Toujours la Grèce

par Alain Bournazel, du Comité de rédaction des Cahiers de l’Indépendance.

L’actualité internationale oblige à revenir sur la situation de la Grèce. Il est probable que nous aurons à en reparler tant l’affaire est intense et tragique. Comme le plus souvent en de telles situations, la crise économique se prolonge par une crise politique qui amplifie les problèmes.

Si on veut bien résumer cette triste affaire, le Grèce n’aurait jamais dû solliciter son entrée dans la zone euro et les responsables de la zone euro n’auraient jamais dû accepter d’accueillir la Grèce. Pendant des années, la Grèce a vécu dans l’euphorie d’un univers enchanté ; la mutualisation des risques au sein de la zone euro lui a donné l’illusion que les risques avaient été abolis. L’Espagne, elle aussi, a été victime de ce mirage.

Le réveil est brutal. Le plan de rigueur imposé l’an dernier en contrepartie d’un prêt de 110 milliards d’euros a anémié l’activité économique.

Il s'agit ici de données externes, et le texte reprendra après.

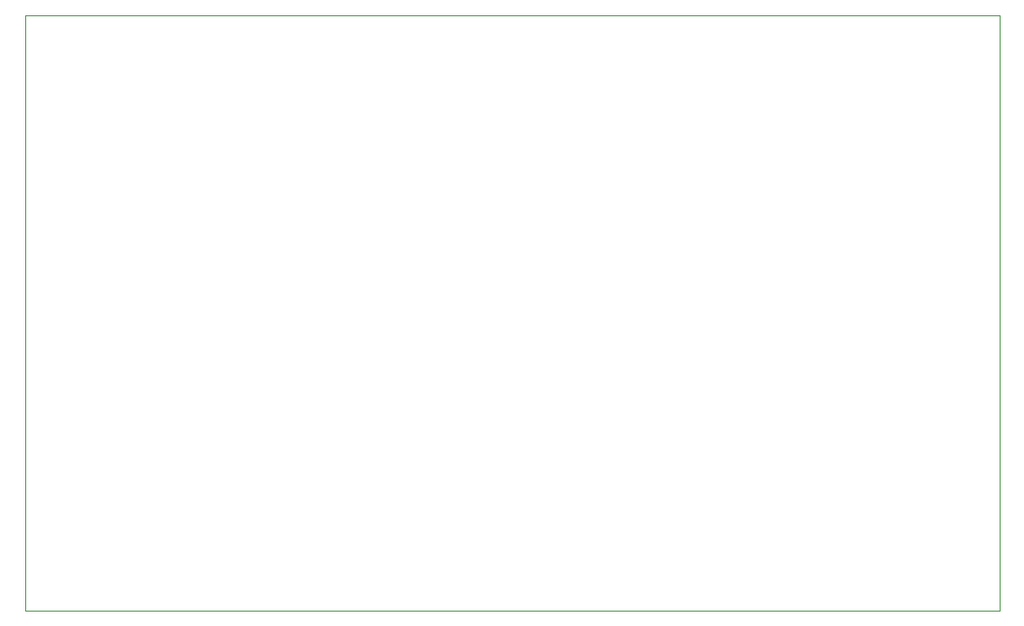
<source format=gbr>
G04 #@! TF.FileFunction,Profile,NP*
%FSLAX46Y46*%
G04 Gerber Fmt 4.6, Leading zero omitted, Abs format (unit mm)*
G04 Created by KiCad (PCBNEW 4.0.5) date 05/18/17 11:13:03*
%MOMM*%
%LPD*%
G01*
G04 APERTURE LIST*
%ADD10C,0.100000*%
G04 APERTURE END LIST*
D10*
X214630000Y-88900000D02*
X214630000Y-97790000D01*
X214630000Y-80010000D02*
X214630000Y-88900000D01*
X123190000Y-80010000D02*
X214630000Y-80010000D01*
X123190000Y-135890000D02*
X123190000Y-80010000D01*
X214630000Y-135890000D02*
X123190000Y-135890000D01*
X214630000Y-119380000D02*
X214630000Y-135890000D01*
X214630000Y-90170000D02*
X214630000Y-119380000D01*
M02*

</source>
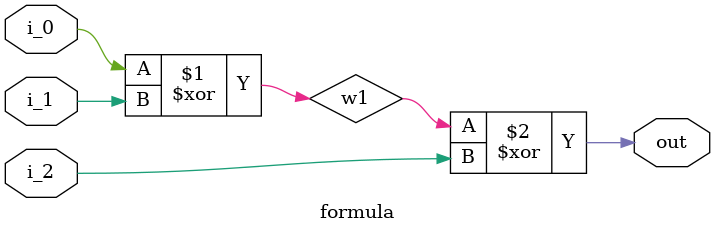
<source format=v>

module formula ( i_0,i_1,i_2,out);
input i_0, i_1, i_2;
output out;
wire w1;
assign w1 = i_0 ^ i_1;
assign out = w1 ^ i_2;
endmodule
</source>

Résultat, le chômage atteint des niveaux record. Pratiquement un jeune sur deux est à la recherche d’un emploi. Les fonctionnaires ont dû renoncer à deux mois de traitement. La TVA est passée de 19 à 23%. Toutes ces mesures n’ont pas empêché la dette de croître. Elle atteint aujourd’hui 350 milliards d’euros et les taux d’intérêts pour son refinancement sur les marchés internationaux s’élèvent au niveau insensé de 17,5%.

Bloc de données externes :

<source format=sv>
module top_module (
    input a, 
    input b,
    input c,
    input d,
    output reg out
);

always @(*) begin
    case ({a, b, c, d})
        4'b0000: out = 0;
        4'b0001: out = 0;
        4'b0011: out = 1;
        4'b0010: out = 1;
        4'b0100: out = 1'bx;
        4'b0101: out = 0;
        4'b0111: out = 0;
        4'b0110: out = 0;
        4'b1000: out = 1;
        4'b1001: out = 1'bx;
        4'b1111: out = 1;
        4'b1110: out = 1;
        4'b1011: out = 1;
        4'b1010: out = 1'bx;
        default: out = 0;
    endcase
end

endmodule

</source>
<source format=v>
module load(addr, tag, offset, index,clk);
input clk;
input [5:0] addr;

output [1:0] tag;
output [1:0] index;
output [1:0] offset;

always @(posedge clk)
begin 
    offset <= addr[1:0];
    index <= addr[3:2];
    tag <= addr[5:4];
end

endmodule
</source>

La crise grecque pose un problème crucial au sein de la zone euro. Les eurocrates avaient tellement vanté les mérites de la monnaie unique qu’ils sont aujourd’hui tout éberlués d’une crise pourtant prévisible. La vérité, c’est qu’au sein de la zone euro, la Grèce ne peut s’en sortir. La vérité aussi c’est que Nicolas Sarkozy qui s’est fait un chantre de la construction européenne met tout en œuvre pour prolonger l’euro jusqu’aux élections présidentielles de 2012. Pour ce qui se passera après cette échéance, l’impasse est faite. Mais la France qui est le principal créancier sera peut-être fortement éprouvée à son tour si la Grèce ne peut faire face à ses obligations. Face à un problème essentiel qu’ils ont trop longtemps caché, les politiques qui nous gouvernent ne connaissent que la ruse et la dissimulation.